We can do something very similar with the standard algorithms, of course:

std::vector<int> v1 = {0, 2, 2, 7, 1, 3, 8};
std::sort(v1.begin(), v1.end());
auto it = std::unique(v1.begin(), v1.end());
std::vector<int> const v2(v1.begin(), it);
assert(v2 == std::vector<int>({0, 1, 2, 3, 7, 8}));

However, it would be much better if our code did exactly that, but with a more concise syntax:

std::vector<int> v1 = {0, 2, 2, 7, 1, 3, 8};
std::vector<int> const v2 = sort(v1) | unique;
assert(v2 == std::vector<int>({0, 1, 2, 3, 7, 8}));

This looks much more similar to the Unix command line above. (Let's pretend that Range-v3 doesn't already do almost exactly this.)

Boost.YAP can be used to do both of these things, in a pretty small amount of code. In fact, you can jump right into the Pipable Algorithms example if you want to see how the second one can be implemented.

Features

  • Simple ExpressionTemplate and Expression concepts easily modeled by user code. Member and non-member functions on ExpressionTemplates and Expressions can be added with compact macros, and a reference template that models ExpressionTemplate exists for prototyping or experimentation.
  • Evaluation of Boost.YAP expressions matches the semantics of builtin C++ expressions as closely as possible.
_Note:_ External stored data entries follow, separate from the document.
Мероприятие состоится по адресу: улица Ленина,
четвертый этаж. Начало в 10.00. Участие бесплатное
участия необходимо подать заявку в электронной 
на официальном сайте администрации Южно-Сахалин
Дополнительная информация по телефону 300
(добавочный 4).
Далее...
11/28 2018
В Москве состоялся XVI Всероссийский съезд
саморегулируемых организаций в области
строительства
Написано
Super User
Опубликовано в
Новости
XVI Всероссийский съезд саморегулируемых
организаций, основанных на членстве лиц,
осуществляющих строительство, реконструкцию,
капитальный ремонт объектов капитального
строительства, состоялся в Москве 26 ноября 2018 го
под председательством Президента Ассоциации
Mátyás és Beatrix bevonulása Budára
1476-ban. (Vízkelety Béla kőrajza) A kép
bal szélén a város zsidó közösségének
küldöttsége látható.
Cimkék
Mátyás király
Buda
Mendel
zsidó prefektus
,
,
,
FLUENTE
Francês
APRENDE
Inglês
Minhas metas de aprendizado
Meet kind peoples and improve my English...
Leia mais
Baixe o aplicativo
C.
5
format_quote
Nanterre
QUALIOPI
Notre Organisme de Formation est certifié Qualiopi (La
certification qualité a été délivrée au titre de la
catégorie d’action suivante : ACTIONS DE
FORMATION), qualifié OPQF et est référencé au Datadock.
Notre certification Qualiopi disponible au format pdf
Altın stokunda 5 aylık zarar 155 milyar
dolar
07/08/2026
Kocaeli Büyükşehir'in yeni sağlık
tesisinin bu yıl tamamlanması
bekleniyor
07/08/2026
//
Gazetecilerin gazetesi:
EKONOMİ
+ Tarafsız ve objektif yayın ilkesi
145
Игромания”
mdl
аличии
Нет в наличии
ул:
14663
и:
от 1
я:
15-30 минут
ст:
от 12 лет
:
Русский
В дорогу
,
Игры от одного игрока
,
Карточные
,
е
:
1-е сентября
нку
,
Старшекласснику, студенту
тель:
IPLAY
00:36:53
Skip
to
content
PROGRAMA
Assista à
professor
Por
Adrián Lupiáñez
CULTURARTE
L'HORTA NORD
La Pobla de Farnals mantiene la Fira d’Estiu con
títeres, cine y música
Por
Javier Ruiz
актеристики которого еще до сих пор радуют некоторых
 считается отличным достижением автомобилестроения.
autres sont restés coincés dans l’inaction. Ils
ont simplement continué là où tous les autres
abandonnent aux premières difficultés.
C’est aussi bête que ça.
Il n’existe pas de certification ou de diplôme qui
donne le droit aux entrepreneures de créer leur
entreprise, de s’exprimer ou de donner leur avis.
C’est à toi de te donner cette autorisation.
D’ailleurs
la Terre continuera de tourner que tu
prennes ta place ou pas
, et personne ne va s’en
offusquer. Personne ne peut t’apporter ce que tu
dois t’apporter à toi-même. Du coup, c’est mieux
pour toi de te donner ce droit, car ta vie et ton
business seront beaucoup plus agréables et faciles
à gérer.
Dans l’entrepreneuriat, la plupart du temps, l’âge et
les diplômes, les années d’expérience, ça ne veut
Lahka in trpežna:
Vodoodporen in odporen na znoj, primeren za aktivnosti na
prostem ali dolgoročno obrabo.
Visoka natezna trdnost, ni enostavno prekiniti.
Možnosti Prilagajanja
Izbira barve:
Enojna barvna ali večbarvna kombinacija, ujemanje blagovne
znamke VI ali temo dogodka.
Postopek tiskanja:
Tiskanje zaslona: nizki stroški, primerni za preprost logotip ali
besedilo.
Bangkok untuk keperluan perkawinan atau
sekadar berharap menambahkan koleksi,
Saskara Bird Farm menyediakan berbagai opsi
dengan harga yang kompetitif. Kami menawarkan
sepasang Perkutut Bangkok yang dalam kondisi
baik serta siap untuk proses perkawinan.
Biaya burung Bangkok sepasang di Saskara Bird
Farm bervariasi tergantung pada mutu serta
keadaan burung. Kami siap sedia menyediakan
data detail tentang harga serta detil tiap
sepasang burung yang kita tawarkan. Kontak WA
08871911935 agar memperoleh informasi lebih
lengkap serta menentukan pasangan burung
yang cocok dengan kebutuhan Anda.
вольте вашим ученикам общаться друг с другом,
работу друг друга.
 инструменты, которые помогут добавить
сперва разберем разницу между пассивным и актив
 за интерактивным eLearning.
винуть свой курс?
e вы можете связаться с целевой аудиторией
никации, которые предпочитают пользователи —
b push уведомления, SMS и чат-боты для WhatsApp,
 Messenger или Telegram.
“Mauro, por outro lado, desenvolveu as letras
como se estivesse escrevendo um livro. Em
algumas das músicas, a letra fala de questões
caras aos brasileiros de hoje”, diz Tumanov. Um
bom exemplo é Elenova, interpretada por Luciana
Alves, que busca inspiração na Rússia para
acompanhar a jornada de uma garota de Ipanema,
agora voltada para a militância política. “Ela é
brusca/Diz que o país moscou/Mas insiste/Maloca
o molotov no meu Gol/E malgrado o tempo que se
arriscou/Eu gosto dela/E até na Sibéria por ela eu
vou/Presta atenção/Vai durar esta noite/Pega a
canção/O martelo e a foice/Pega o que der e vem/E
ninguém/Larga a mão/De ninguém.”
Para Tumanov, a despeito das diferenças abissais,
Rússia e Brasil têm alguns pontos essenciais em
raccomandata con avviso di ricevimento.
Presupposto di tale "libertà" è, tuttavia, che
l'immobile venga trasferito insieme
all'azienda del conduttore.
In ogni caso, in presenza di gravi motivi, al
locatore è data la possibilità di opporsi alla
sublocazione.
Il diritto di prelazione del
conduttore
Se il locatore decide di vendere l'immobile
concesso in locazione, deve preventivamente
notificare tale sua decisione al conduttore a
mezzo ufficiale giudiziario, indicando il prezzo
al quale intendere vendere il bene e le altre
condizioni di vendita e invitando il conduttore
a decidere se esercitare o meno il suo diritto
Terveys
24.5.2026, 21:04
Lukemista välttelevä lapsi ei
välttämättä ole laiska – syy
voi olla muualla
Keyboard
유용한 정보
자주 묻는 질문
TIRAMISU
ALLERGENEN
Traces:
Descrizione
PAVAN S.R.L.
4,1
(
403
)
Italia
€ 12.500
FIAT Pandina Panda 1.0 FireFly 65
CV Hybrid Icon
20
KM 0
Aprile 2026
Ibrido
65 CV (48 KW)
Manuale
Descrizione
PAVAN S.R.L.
This leads to clearer understanding of the semantics of expression evaluation, because the definitions are local to the types involved.
  • Expressions may be transformed explicitly in a user-defined way. This is accomplished with overloaded call operators in a transform class, which are matched against subexpressions in the overall expression. While these member functions may transform a subexpression into anything, a common pattern is to transform only some subexpressions into either new subexpressions or appropriate values and to leave other subexpressions unchanged. This evaluate(transform(expr)) idiom is expected to be one of the most common ways of using Yap to manipulate and evaluate expressions.
  • Functions that operate on or create expressions. Functions are provided (and used within Boost.YAP) that manipulate expressions or their subexpressions. These simplify the process of writing user-defined transforms, for example.